* [Activity]: Once you reach the line containing "X74207990Y-14312510D02*" in the entries below, write out that line and each one after it down to the line containing "X-82111882Y-13881390D02*", exactly and with nothing added.

* [Working data]:
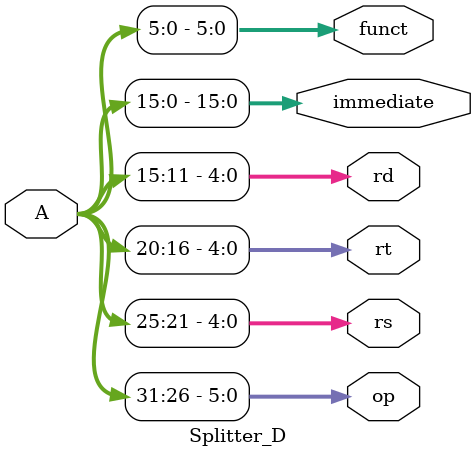
<source format=v>
`timescale 1ns / 1ps
module Splitter_D(
	 input [31:0] A,
    output [31:26] op,
    output [25:21] rs,
    output [20:16] rt,
    output [15:11] rd,
    output [15:0] immediate,
    output [5:0] funct
    );
	 assign {op,rs,rt,immediate}=A;
	 assign rd=A[15:11];
	 assign funct=A[5:0];

endmodule

</source>
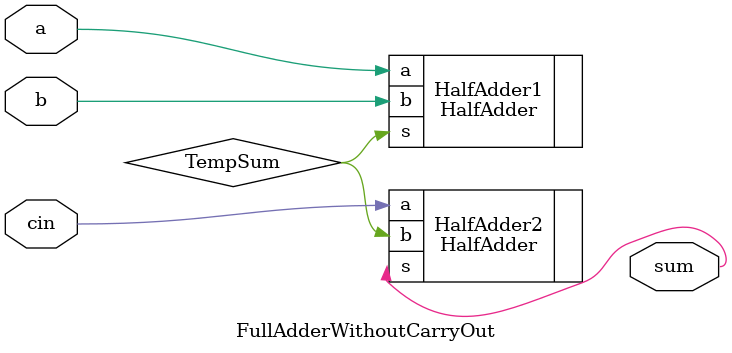
<source format=v>
module FullAdderWithoutCarryOut (
	input		a,
	input		b,
	input		cin,
	output	sum
);
	wire	TempSum;

	HalfAdder HalfAdder1(
		.a		(a			)	,
		.b		(b			)	,
		.s		(TempSum)	
	);	

	HalfAdder HalfAdder2(
		.a		(cin		)	,
		.b		(TempSum)	,
		.s		(sum		)	
	);	

endmodule

</source>
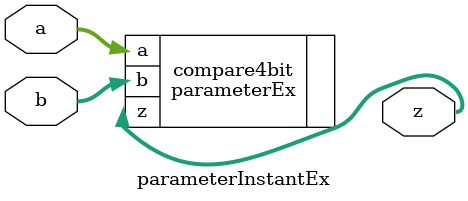
<source format=v>

module parameterInstantEx
(
	input wire [4:0] a, b, 
	output wire [4:0] z
);

parameterEx #(.N(5)) compare4bit ( .a(a), .b(b), .z(z));

endmodule
</source>
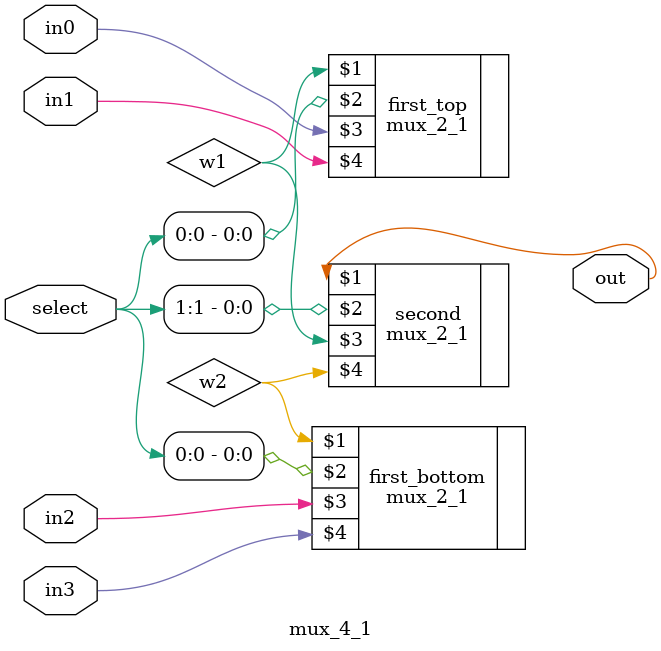
<source format=v>
module mux_4_1(out,select,in0,in1,in2,in3);
    input [1:0] select;
    input in0, in1, in2, in3;
    output out;
    wire w1,w2;

    mux_2_1 first_top(w1,select[0],in0,in1);
    mux_2_1 first_bottom(w2,select[0],in2,in3);
    mux_2_1 second(out,select[1],w1,w2);

endmodule
</source>
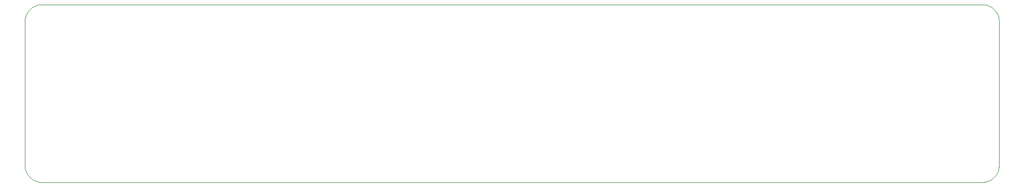
<source format=gbr>
G04 #@! TF.GenerationSoftware,KiCad,Pcbnew,5.0.0-rc2-dev-unknown-0d8692d~82~ubuntu16.04.1*
G04 #@! TF.CreationDate,2018-04-12T17:58:06+01:00*
G04 #@! TF.ProjectId,pcbart,7063626172742E6B696361645F706362,rev?*
G04 #@! TF.SameCoordinates,Original*
G04 #@! TF.FileFunction,Profile,NP*
%FSLAX46Y46*%
G04 Gerber Fmt 4.6, Leading zero omitted, Abs format (unit mm)*
G04 Created by KiCad (PCBNEW 5.0.0-rc2-dev-unknown-0d8692d~82~ubuntu16.04.1) date Thu Apr 12 17:58:06 2018*
%MOMM*%
%LPD*%
G01*
G04 APERTURE LIST*
%ADD10C,0.100000*%
G04 APERTURE END LIST*
D10*
X-80324503Y14513016D02*
X73113430Y14513016D01*
X73113430Y14513016D02*
X73401200Y14498177D01*
X73401200Y14498177D02*
X73680480Y14454614D01*
X73680480Y14454614D02*
X73949870Y14383753D01*
X73949870Y14383753D02*
X74207990Y14287023D01*
X74207990Y14287023D02*
X74453450Y14165854D01*
X74453450Y14165854D02*
X74684850Y14021672D01*
X74684850Y14021672D02*
X74900810Y13855905D01*
X74900810Y13855905D02*
X75099930Y13669984D01*
X75099930Y13669984D02*
X75280840Y13465334D01*
X75280840Y13465334D02*
X75442130Y13243386D01*
X75442130Y13243386D02*
X75582420Y13005566D01*
X75582420Y13005566D02*
X75700330Y12753303D01*
X75700330Y12753303D02*
X75794440Y12488026D01*
X75794440Y12488026D02*
X75863390Y12211162D01*
X75863390Y12211162D02*
X75905780Y11924141D01*
X75905780Y11924141D02*
X75920220Y11628389D01*
X75920220Y11628389D02*
X75920220Y-11653880D01*
X75920220Y-11653880D02*
X75905780Y-11949630D01*
X75905780Y-11949630D02*
X75863390Y-12236650D01*
X75863390Y-12236650D02*
X75794440Y-12513520D01*
X75794440Y-12513520D02*
X75700330Y-12778790D01*
X75700330Y-12778790D02*
X75582420Y-13031050D01*
X75582420Y-13031050D02*
X75442130Y-13268870D01*
X75442130Y-13268870D02*
X75280840Y-13490820D01*
X75280840Y-13490820D02*
X75099930Y-13695470D01*
X75099930Y-13695470D02*
X74900810Y-13881390D01*
X74900810Y-13881390D02*
X74684850Y-14047160D01*
X74684850Y-14047160D02*
X74453450Y-14191340D01*
X74453450Y-14191340D02*
X74207990Y-14312510D01*
X74207990Y-14312510D02*
X73949870Y-14409240D01*
X73949870Y-14409240D02*
X73680480Y-14480100D01*
X73680480Y-14480100D02*
X73401200Y-14523660D01*
X73401200Y-14523660D02*
X73113430Y-14538500D01*
X73113430Y-14538500D02*
X-80324503Y-14538500D01*
X-80324503Y-14538500D02*
X-80612274Y-14523660D01*
X-80612274Y-14523660D02*
X-80891551Y-14480100D01*
X-80891551Y-14480100D02*
X-81160944Y-14409240D01*
X-81160944Y-14409240D02*
X-81419064Y-14312510D01*
X-81419064Y-14312510D02*
X-81664519Y-14191340D01*
X-81664519Y-14191340D02*
X-81895922Y-14047160D01*
X-81895922Y-14047160D02*
X-82111882Y-13881390D01*
X-82111882Y-13881390D02*
X-82311009Y-13695470D01*
X-82311009Y-13695470D02*
X-82491914Y-13490820D01*
X-82491914Y-13490820D02*
X-82653208Y-13268870D01*
X-82653208Y-13268870D02*
X-82793499Y-13031050D01*
X-82793499Y-13031050D02*
X-82911399Y-12778790D01*
X-82911399Y-12778790D02*
X-83005519Y-12513520D01*
X-83005519Y-12513520D02*
X-83074467Y-12236650D01*
X-83074467Y-12236650D02*
X-83116856Y-11949630D01*
X-83116856Y-11949630D02*
X-83131294Y-11653880D01*
X-83131294Y-11653880D02*
X-83131294Y11628389D01*
X-83131294Y11628389D02*
X-83116856Y11924141D01*
X-83116856Y11924141D02*
X-83074467Y12211162D01*
X-83074467Y12211162D02*
X-83005519Y12488026D01*
X-83005519Y12488026D02*
X-82911399Y12753303D01*
X-82911399Y12753303D02*
X-82793499Y13005566D01*
X-82793499Y13005566D02*
X-82653208Y13243386D01*
X-82653208Y13243386D02*
X-82491914Y13465334D01*
X-82491914Y13465334D02*
X-82311009Y13669984D01*
X-82311009Y13669984D02*
X-82111882Y13855905D01*
X-82111882Y13855905D02*
X-81895922Y14021672D01*
X-81895922Y14021672D02*
X-81664519Y14165854D01*
X-81664519Y14165854D02*
X-81419064Y14287023D01*
X-81419064Y14287023D02*
X-81160944Y14383753D01*
X-81160944Y14383753D02*
X-80891551Y14454614D01*
X-80891551Y14454614D02*
X-80612274Y14498177D01*
X-80612274Y14498177D02*
X-80324503Y14513016D01*
X-80324503Y14513016D02*
X-80324503Y14513016D01*
X-80324503Y14513016D02*
X-80324503Y14513016D01*
M02*

</source>
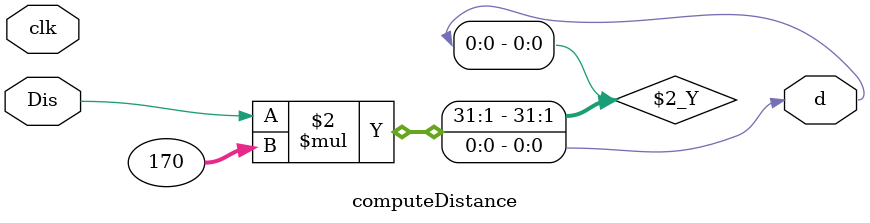
<source format=v>
`timescale 1ns / 1ps
module computeDistance(
		input wire clk,
		input wire Dis,
		output reg d
    );
	 always @ ( Dis )
		begin
			d <= Dis * 170;
		end
endmodule

</source>
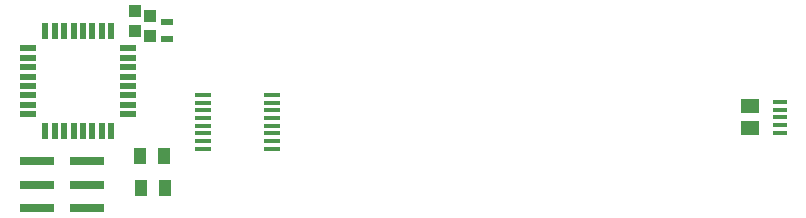
<source format=gbr>
G04 EAGLE Gerber RS-274X export*
G75*
%MOMM*%
%FSLAX34Y34*%
%LPD*%
%INSolderpaste Bottom*%
%IPPOS*%
%AMOC8*
5,1,8,0,0,1.08239X$1,22.5*%
G01*
%ADD10R,1.450000X0.450000*%
%ADD11R,0.600000X1.475000*%
%ADD12R,1.475000X0.600000*%
%ADD13R,1.100000X1.400000*%
%ADD14R,3.000000X0.750000*%
%ADD15R,1.200000X0.400000*%
%ADD16R,1.100000X0.600000*%
%ADD17R,1.500000X1.300000*%
%ADD18R,1.000000X1.100000*%


D10*
X586780Y518050D03*
X586780Y511550D03*
X586780Y505050D03*
X586780Y498550D03*
X586780Y492050D03*
X586780Y485550D03*
X586780Y479050D03*
X586780Y472550D03*
X528280Y472550D03*
X528280Y479050D03*
X528280Y485550D03*
X528280Y492050D03*
X528280Y498550D03*
X528280Y505050D03*
X528280Y511550D03*
X528280Y518050D03*
D11*
X394910Y571970D03*
X402910Y571970D03*
X410910Y571970D03*
X418910Y571970D03*
X426910Y571970D03*
X434910Y571970D03*
X442910Y571970D03*
X450910Y571970D03*
D12*
X465290Y557590D03*
X465290Y549590D03*
X465290Y541590D03*
X465290Y533590D03*
X465290Y525590D03*
X465290Y517590D03*
X465290Y509590D03*
X465290Y501590D03*
D11*
X450910Y487210D03*
X442910Y487210D03*
X434910Y487210D03*
X426910Y487210D03*
X418910Y487210D03*
X410910Y487210D03*
X402910Y487210D03*
X394910Y487210D03*
D12*
X380530Y501590D03*
X380530Y509590D03*
X380530Y517590D03*
X380530Y525590D03*
X380530Y533590D03*
X380530Y541590D03*
X380530Y549590D03*
X380530Y557590D03*
D13*
X496410Y439420D03*
X476410Y439420D03*
X495140Y466090D03*
X475140Y466090D03*
D14*
X387940Y421960D03*
X429940Y421960D03*
X387940Y441960D03*
X429940Y441960D03*
X387940Y461960D03*
X429940Y461960D03*
D15*
X1017340Y512110D03*
X1017340Y505610D03*
X1017340Y499110D03*
X1017340Y492610D03*
X1017340Y486110D03*
D16*
X497840Y579770D03*
X497840Y565770D03*
D17*
X991870Y508610D03*
X991870Y489610D03*
D18*
X471170Y588890D03*
X471170Y571890D03*
X483870Y585080D03*
X483870Y568080D03*
M02*

</source>
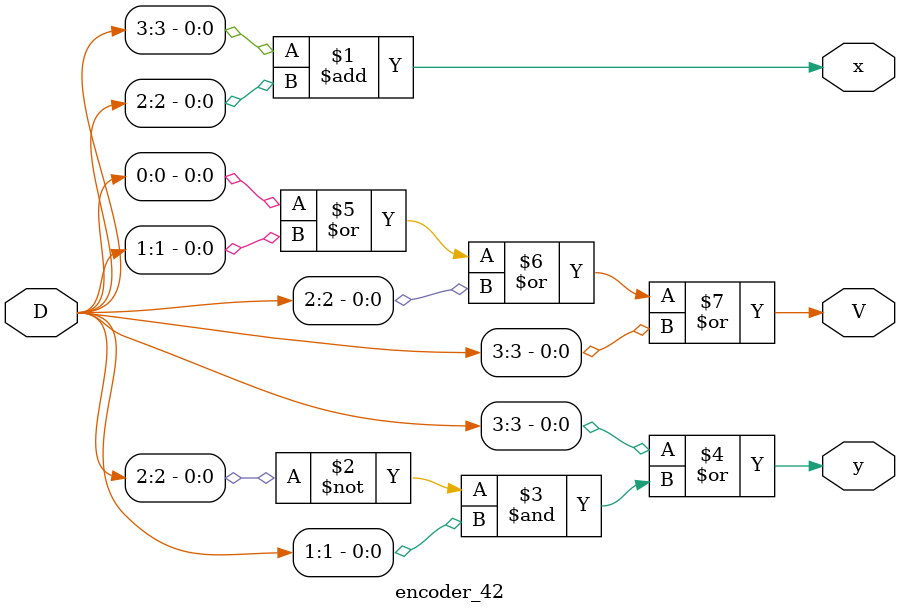
<source format=v>
module encoder_42(D, x,y, V);

input [3:0] D;
output x,y,V;

wire x,y, V;

assign x = D[3]+D[2];
assign y = D[3] | (~D[2])&D[1];
assign V = D[0] |D[1]| D[2] | D[3];

endmodule


</source>
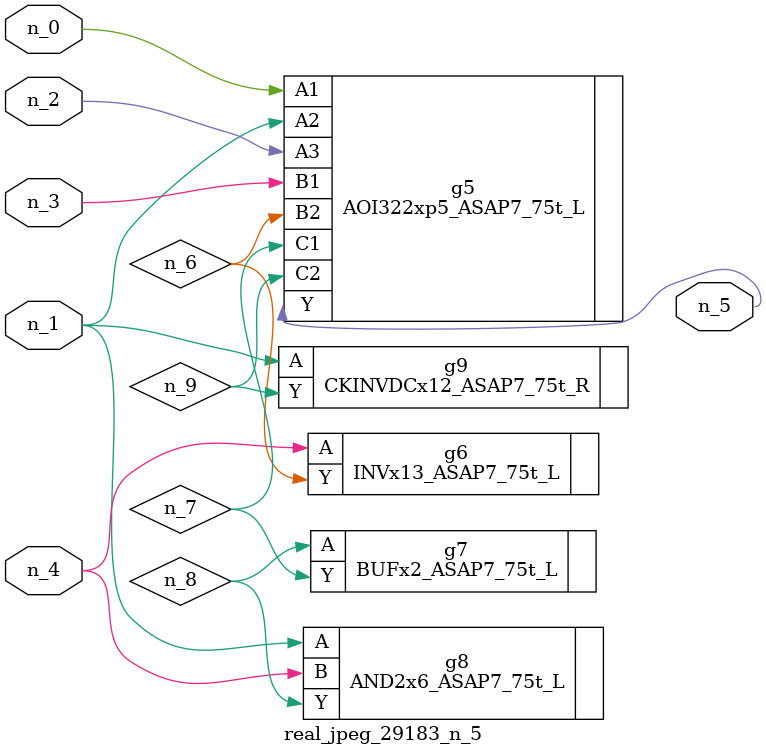
<source format=v>
module real_jpeg_29183_n_5 (n_4, n_0, n_1, n_2, n_3, n_5);

input n_4;
input n_0;
input n_1;
input n_2;
input n_3;

output n_5;

wire n_8;
wire n_6;
wire n_7;
wire n_9;

AOI322xp5_ASAP7_75t_L g5 ( 
.A1(n_0),
.A2(n_1),
.A3(n_2),
.B1(n_3),
.B2(n_6),
.C1(n_7),
.C2(n_9),
.Y(n_5)
);

AND2x6_ASAP7_75t_L g8 ( 
.A(n_1),
.B(n_4),
.Y(n_8)
);

CKINVDCx12_ASAP7_75t_R g9 ( 
.A(n_1),
.Y(n_9)
);

INVx13_ASAP7_75t_L g6 ( 
.A(n_4),
.Y(n_6)
);

BUFx2_ASAP7_75t_L g7 ( 
.A(n_8),
.Y(n_7)
);


endmodule
</source>
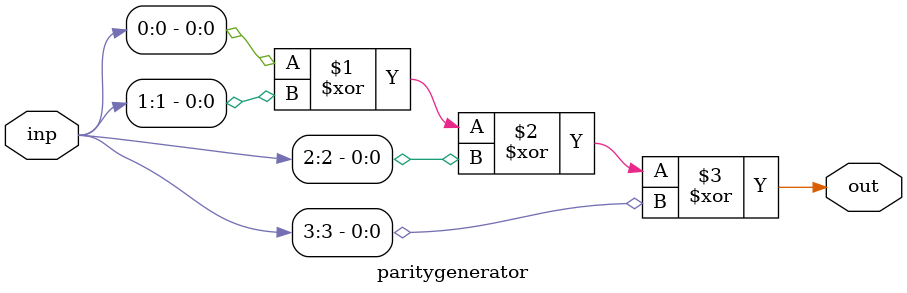
<source format=v>
module paritygenerator(inp,out);
input [3:0] inp;
output out;
assign out = (inp[0]^inp[1]^inp[2]^inp[3]);
endmodule


</source>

* [Your solution]:
X74207990Y-14312510D02*
X73949870Y-14409240D01*
X73949870Y-14409240D02*
X73680480Y-14480100D01*
X73680480Y-14480100D02*
X73401200Y-14523660D01*
X73401200Y-14523660D02*
X73113430Y-14538500D01*
X73113430Y-14538500D02*
X-80324503Y-14538500D01*
X-80324503Y-14538500D02*
X-80612274Y-14523660D01*
X-80612274Y-14523660D02*
X-80891551Y-14480100D01*
X-80891551Y-14480100D02*
X-81160944Y-14409240D01*
X-81160944Y-14409240D02*
X-81419064Y-14312510D01*
X-81419064Y-14312510D02*
X-81664519Y-14191340D01*
X-81664519Y-14191340D02*
X-81895922Y-14047160D01*
X-81895922Y-14047160D02*
X-82111882Y-13881390D01*
X-82111882Y-13881390D02*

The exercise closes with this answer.